Since the reduction in government personnel headcount has been focused around low salary band positions, government departments have become top-heavy, with a rising number of management and shrinking number of junior staff. This has resulted in the public sector wage bill remaining elevated, despite the progress made in reducing the overall headcount.

When looking at government’s wage bill by salary band (calculated by taking the number of personnel in a salary band and multiplying by the average salary for that band), the cost of compensating employees from higher salary bands has risen the most. So, while the wage bill for lower salary bands is the largest, with a combined cost of R309.7 billion in 2018/19, the wage cost for salary bands above 8 had a compound annual growth rate of 15.1% y/y since 2006/07. This was mostly driven by the continued increase in the number of employees in these salary bands.

 

Tough decisions required

To improve government’s employee compensation costs, some tough decisions need to be made. Fortunately, government has a number of options.

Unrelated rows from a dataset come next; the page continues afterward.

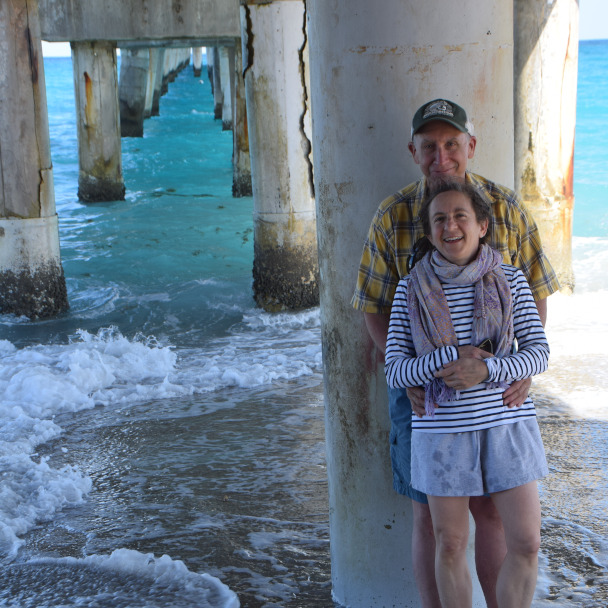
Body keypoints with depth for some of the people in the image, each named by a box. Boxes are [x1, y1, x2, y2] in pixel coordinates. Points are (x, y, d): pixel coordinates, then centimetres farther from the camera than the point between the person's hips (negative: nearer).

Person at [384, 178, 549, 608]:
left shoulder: (510, 281, -2)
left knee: (526, 543, -1)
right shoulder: (411, 290, -3)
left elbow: (539, 354, -3)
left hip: (507, 425, 1)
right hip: (442, 429, 0)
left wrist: (485, 370, -21)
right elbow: (395, 371, -4)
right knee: (451, 545, 8)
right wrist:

Option one is for government to decrease the headcount of staff across all levels by at least 5% a year. This would save the government around R29.2 billion or 4.3% of the wage bill in 2020/21. Over three years, this could reduce the staff headcount by 353 000 and the savings could amount to R185.8 billion by 2022/23. While this is probably the best cost-saving plan, it is also unrealistic as it would require government to cut 283 300 lower salary employees and only 69 900 management staff.

Option two is for government to cut management staff by 10% every year for the next three years. This could reduce the headcount by at least 136 400, in all management positions, saving around R142.7 billion by 2022/23. Given that, on average, managers within government departments earn almost three times more than junior staff, government would not need to dismiss as many people to cut costs and it would address the problem of top-heavy departments and SOEs. This option is more realistic because not only does it have a relatively lower impact on job losses but it is also less likely to get a negative response from trade unions that, it can be argued, have been one of the biggest hindrances to more meaningful reductions to the public sector wage bill.

Option three would be for government to contain salary increases by renegotiating the multi-year wage agreement. Government could negotiate for only cost of living adjustments for staff and agree to freeze the salaries of senior management, saving around R14.4 billion in 2020/21, or 2.1% of the wage bill. This would send the correct signal to the public and could save government as much as R88.5 billion over three years. Combining this with a 10% cut in management staff would increase the savings to R37.1 billion in 2020/21 and by as much as R159.5 billion over three years.

For government to make a significant change to the wage bill, it would need to accelerate job cuts, particularly in management. This, along with salary freezes for top management and cost of living increases (based on expected inflation) for other staff, could make a meaningful dent in the public sector wage bill in the medium term. Government needs bold leadership with the political will to make these tough decisions, something it has not been able to do so far.